# [EXERCISE BRIEF]
From the text below about BusinessWeek's apology, list every company that the quoted passage says filed for bankruptcy.
** TEXT follows **
18 September 2003

BusinessWeek says Sorry

Just read today's headline news - Business Week's managing editor, Robert Dowling, apologised to Dr. M for the 'rude and threatening' letter written by Singapore based correspondent Michael Shari.
Sometimes correspondents would go down to the depths to get an interview but this is the pits. As if Dr. M would be scared.
I am all for good corporate governance, transparency, justice etc. etc. but these Mat Saleehs need to look at their own backyard before commenting on other people.
They have been criticizing us blah! blah! blah! but look at the World's biggest corporate accounting scandals - Enron, Arthur Andersen, WorldCom, etc. the list goes on.
According to an article by Dr. Bryan Taylor, President of Global Financial Data.
"On December 2, 2001, Enron filed for what was then the largest bankruptcy in US history at $63 billion. This was followed by bankruptcy filings from Global Crossing ($25 billion) and Kmart ($17 billion) in January 2002, by NTL, Inc ($17 billion) in May, by Adelphia Communications in June ($24 billion), and by Worldcom ($104 billion) in July, the largest bankruptcy in history. The year ended with more bankruptcies from United Airlines ($25 billion) and Conseco ($61 billion) in December. Seven of the twelve largest bankruptcies in US history are currently winding their ways through the courts.
** End of TEXT **
** SUPPLIED ENTRIES follows **
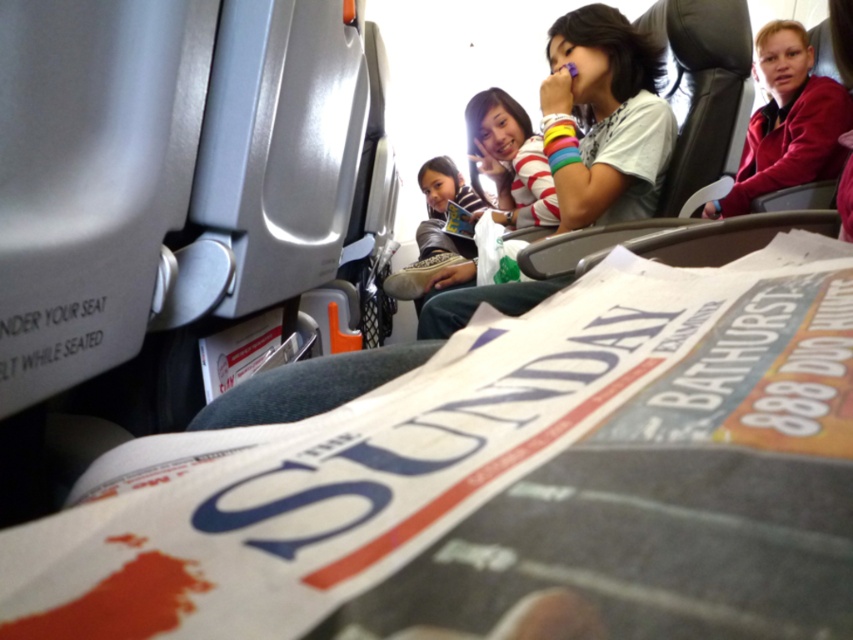
You are a passenger on a bus and you see the white glossy newspaper at center and the white striped shirt at upper center. Which object is closer to you?

The white glossy newspaper at center is closer to you because it is in front of the white striped shirt at upper center.

You are a passenger on a bus and need to place a small item on the seat next to you. The seat is near the white glossy newspaper at center. Where should you place the item to avoid covering the newspaper?

Place the item away from the white glossy newspaper at center to ensure it doesn not cover it. Since the newspaper is located at point (x=505, y=483), placing the item elsewhere on the seat will keep it uncovered.

What is the location of the point with coordinates (505, 483) in the image?

The point with coordinates (505, 483) is located on the white glossy newspaper at center.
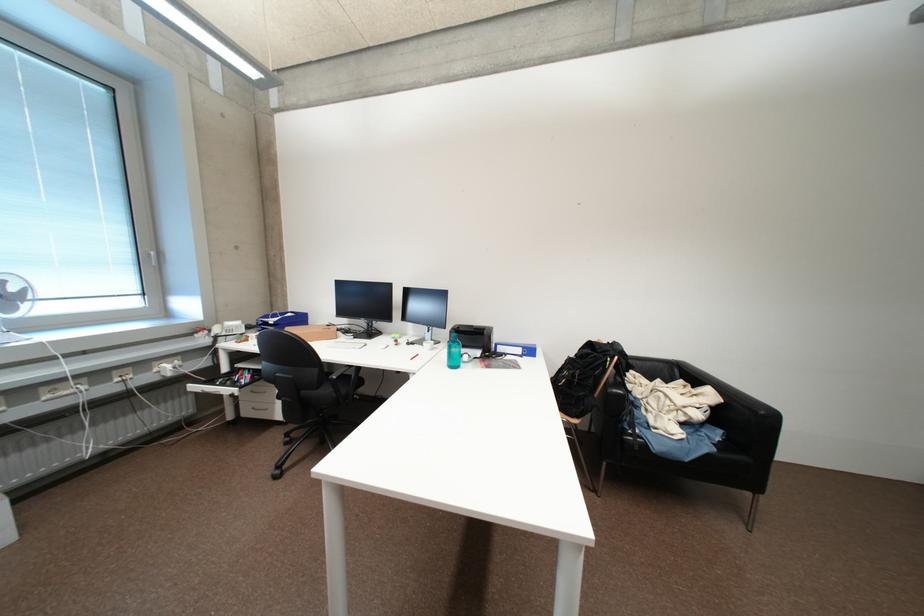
** End of SUPPLIED ENTRIES **
# [YOUR RESPONSE]
Enron
Global Crossing
Kmart
NTL, Inc
Adelphia Communications
Worldcom
United Airlines
Conseco